_What is needed_
The answer must be every line from the entries below that includes "ražots".

_Provided data_
■ ■ ■ ■ ■
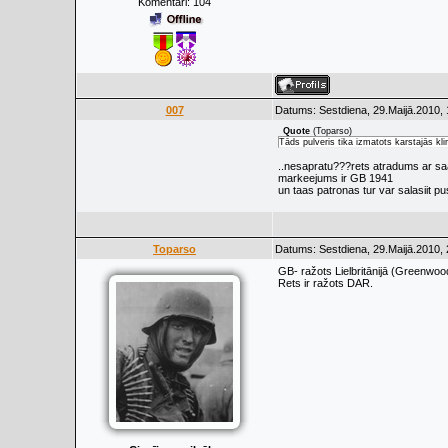
Komentāri:
104
007
Datums: Sestdiena, 29.Maijā.2010, 
Quote
(
Toparso
)
Tāds pulveris tika izmatots karstajās kl
..nesapratu???rets atradums ar sa
markeejums ir GB 1941
un taas patronas tur var salasiit pus
Toparso
Datums: Sestdiena, 29.Maijā.2010, 
GB- ražots Lielbritānijā (Greenwood
Rets ir ražots DAR.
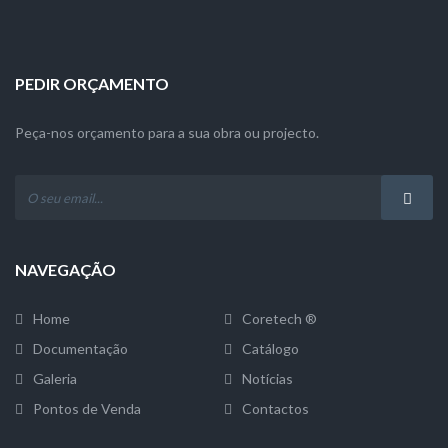
PEDIR ORÇAMENTO
Peça-nos orçamento para a sua obra ou projecto.
NAVEGAÇÃO
Home
Coretech ®
Documentação
Catálogo
Galeria
Notícias
Pontos de Venda
Contactos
■ ■ ■ ■ ■
_Solution for this exercise_
GB- ražots Lielbritānijā (Greenwood
Rets ir ražots DAR.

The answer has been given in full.